We now come to the Ephesian text. The author – traditionally Paul – offers up a prayer for the Ephesians, recognizing that God recognizes and hears the prayers of every ethnic group on earth. This is a rather universalist start!
So, what is the focus of this prayer? Request is made that God will strengthen the inner self of the Ephesian community, “from the riches of his glory through the Spirit.” God shares the riches, the bounty, and the abundance of God’s glory with the people of God! He asks that Christ will live in their hearts through faith, and rooted in this love of God, asks that they’ll have the ability to “grasp love’s width and length, height and depth, together with all the believers.” What are the riches of God’s glory? It’s clear – it’s love in all its fullness. And the author asks further that they will know the “love of Christ that is beyond knowledge.” It’s not just a matter of the head; it’s a matter of the heart. This is a love that is deeply rooted, deeply felt, and expressed with a sense of wide generosity. It’s so great that they will be completely filled with the fullness of Christ.

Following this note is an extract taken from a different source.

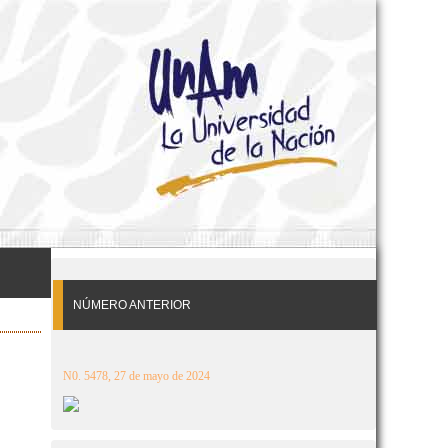
NÚMERO ANTERIOR
N0. 5478, 27 de mayo de 2024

Then the prayer continues and it’s a clause that we need to attend to as we ponder the question of scarcity and abundance. We need to ask the question – do we really believe that God is good and gracious? Do you believe that God is “able to do far beyond all we ask or imagine by his power and work within us”? Do you believe this? Do I believe? Is my God too small? If I believe it what does it require of me? While God doesn’t necessarily help those who help themselves, is it possible that God does help those who help others? Is it possible that when we open our hearts and our lives to others, and let loose of that stuff that gets control of our lives that we can truly experience the presence of God? Glory to God – in the church and in Christ for all generations!
What is the nature of God’s abundance? How do we share in it? And Elisha and Jesus ask us to share the bread with the neighbor.